2.1.3 GET Statements https://github.com/adlnet/xAPI-Spec/blob/master/xAPI-Communication.md#partthree

The LRS MUST include the header "X-Experience-API-Consistent-Through", in ISO 8601 combined date and time format, on all responses to Statements Resource requests, with a value of the timestamp for which all Statements that have or will have a "stored" property before that time are known with reasonable certainty to be available for retrieval. This time SHOULD take into account any temporary condition, such as excessive load, which might cause a delay in Statements becoming available for retrieval. It is expected that this will be a recent timestamp, even if there are no recently received Statements.>

So what does this MUST actually do?

garemoko commented 5 years ago

That's not related to the statement timestamp property in anyway. It's related to the statement stored property.

There are two statement properties that contain a value with the data type of ISO 8601 timestamp. One is called "timestamp" and one is called "stored". These should not be confused, even though they are both timestamps.
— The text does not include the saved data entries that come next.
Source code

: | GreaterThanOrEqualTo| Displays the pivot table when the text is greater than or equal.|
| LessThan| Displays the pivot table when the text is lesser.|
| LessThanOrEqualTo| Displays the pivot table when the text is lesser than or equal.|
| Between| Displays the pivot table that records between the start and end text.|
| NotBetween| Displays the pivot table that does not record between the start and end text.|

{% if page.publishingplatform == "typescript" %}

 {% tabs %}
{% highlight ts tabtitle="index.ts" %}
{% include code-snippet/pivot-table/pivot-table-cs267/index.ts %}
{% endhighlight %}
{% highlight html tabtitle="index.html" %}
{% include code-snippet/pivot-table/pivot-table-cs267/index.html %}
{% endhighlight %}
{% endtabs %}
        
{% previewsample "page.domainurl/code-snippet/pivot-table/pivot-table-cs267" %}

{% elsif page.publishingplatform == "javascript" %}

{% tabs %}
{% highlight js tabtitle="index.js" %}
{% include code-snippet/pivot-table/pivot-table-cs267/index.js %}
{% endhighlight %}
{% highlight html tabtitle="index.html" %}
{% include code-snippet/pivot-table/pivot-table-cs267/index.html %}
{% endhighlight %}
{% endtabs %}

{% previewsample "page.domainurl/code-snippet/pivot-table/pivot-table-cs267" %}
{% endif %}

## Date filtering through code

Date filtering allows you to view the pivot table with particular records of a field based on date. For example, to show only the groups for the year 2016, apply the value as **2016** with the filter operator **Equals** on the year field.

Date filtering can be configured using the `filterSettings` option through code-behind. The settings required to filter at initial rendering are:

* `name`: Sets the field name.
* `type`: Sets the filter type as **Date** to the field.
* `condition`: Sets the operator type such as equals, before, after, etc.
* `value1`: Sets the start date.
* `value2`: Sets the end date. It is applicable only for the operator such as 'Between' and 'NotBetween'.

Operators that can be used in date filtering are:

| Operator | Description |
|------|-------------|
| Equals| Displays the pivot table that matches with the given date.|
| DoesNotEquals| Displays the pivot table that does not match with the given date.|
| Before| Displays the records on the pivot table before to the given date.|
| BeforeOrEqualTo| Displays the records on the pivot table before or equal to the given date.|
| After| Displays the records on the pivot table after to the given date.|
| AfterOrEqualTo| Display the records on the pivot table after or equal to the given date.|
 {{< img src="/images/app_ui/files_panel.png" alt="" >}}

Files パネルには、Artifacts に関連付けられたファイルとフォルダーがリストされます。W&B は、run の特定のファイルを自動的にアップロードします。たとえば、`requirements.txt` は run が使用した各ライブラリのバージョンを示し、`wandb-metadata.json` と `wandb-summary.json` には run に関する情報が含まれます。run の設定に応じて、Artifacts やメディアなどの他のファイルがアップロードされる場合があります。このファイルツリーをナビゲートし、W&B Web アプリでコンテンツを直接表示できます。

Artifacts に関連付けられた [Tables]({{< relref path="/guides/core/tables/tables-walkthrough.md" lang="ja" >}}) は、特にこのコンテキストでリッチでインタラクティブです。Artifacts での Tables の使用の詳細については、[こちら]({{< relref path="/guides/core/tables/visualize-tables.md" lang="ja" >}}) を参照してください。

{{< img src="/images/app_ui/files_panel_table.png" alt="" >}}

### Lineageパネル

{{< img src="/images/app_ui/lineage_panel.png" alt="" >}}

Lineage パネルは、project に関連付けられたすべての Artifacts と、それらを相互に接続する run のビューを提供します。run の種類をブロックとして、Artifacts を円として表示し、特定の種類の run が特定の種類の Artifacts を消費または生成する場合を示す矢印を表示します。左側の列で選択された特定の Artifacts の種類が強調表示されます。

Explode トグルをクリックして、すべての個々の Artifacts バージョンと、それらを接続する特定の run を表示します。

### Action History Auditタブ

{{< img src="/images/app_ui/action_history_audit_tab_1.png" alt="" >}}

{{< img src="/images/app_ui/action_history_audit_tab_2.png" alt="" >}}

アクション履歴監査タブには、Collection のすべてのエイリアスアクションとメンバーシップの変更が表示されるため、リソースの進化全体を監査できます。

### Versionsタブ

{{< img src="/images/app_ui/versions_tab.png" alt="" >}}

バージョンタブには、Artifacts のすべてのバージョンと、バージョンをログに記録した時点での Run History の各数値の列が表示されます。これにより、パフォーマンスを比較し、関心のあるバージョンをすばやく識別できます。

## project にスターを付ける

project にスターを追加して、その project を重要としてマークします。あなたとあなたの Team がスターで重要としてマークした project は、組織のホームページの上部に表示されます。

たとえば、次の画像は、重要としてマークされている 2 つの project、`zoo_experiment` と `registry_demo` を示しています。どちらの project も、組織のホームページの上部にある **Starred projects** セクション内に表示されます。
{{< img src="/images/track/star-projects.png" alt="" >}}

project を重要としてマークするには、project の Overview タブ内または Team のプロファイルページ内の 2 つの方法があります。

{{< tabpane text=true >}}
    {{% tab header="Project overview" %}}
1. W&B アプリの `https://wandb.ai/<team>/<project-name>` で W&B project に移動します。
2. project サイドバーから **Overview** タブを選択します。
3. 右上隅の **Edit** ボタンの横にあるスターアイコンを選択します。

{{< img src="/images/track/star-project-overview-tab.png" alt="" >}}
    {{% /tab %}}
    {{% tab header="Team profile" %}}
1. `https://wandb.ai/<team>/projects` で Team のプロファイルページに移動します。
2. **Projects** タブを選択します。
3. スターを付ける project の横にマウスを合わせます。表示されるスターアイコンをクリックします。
This issue is about the property called "timestamp".

I started to write an explanation of what the requirement you quoted does require, but ended up repeating exactly what the requirement says. Are there any specific bits that are unclear? Perhaps you could ask any questions about that requirement in a new issue since it's not related to this issue.

thomasturrell commented 3 years ago

@garemoko did you consider simply altering the timestamp in the statement?

Future timestamps could simply be interpreted as the current timestamp.

I believe that as things stand the spec would allow an LRS to alter a future timestamp to the current timestamp.

2.3.1 Statement Immutability

Statements are immutable (they cannot be changed). The following are exceptions or areas not covered by this rule:

Potential or required assignments of properties during LRS processing ("id", "authority", "stored", "timestamp", "version").

However maybe I'm being too creative in my reading of the spec!

I believe that clock synchronisation errors are less likely with TLS between the provider and the LRS.

brianjmiller commented 3 years ago

I think you're being overly creative in your reading of the spec :-). The intent of that portion was to highlight that the LRS itself has to set the timestamp value to the current time when it is not present in the statement as provided by the LRP. As with the id, the other three are always set by the LRS (with the exception of a very specific, and defined, use case). So the timestamp is really only changeable from not present to present because it is required to be present, it isn't that a pre-defined value itself can be altered to a new one.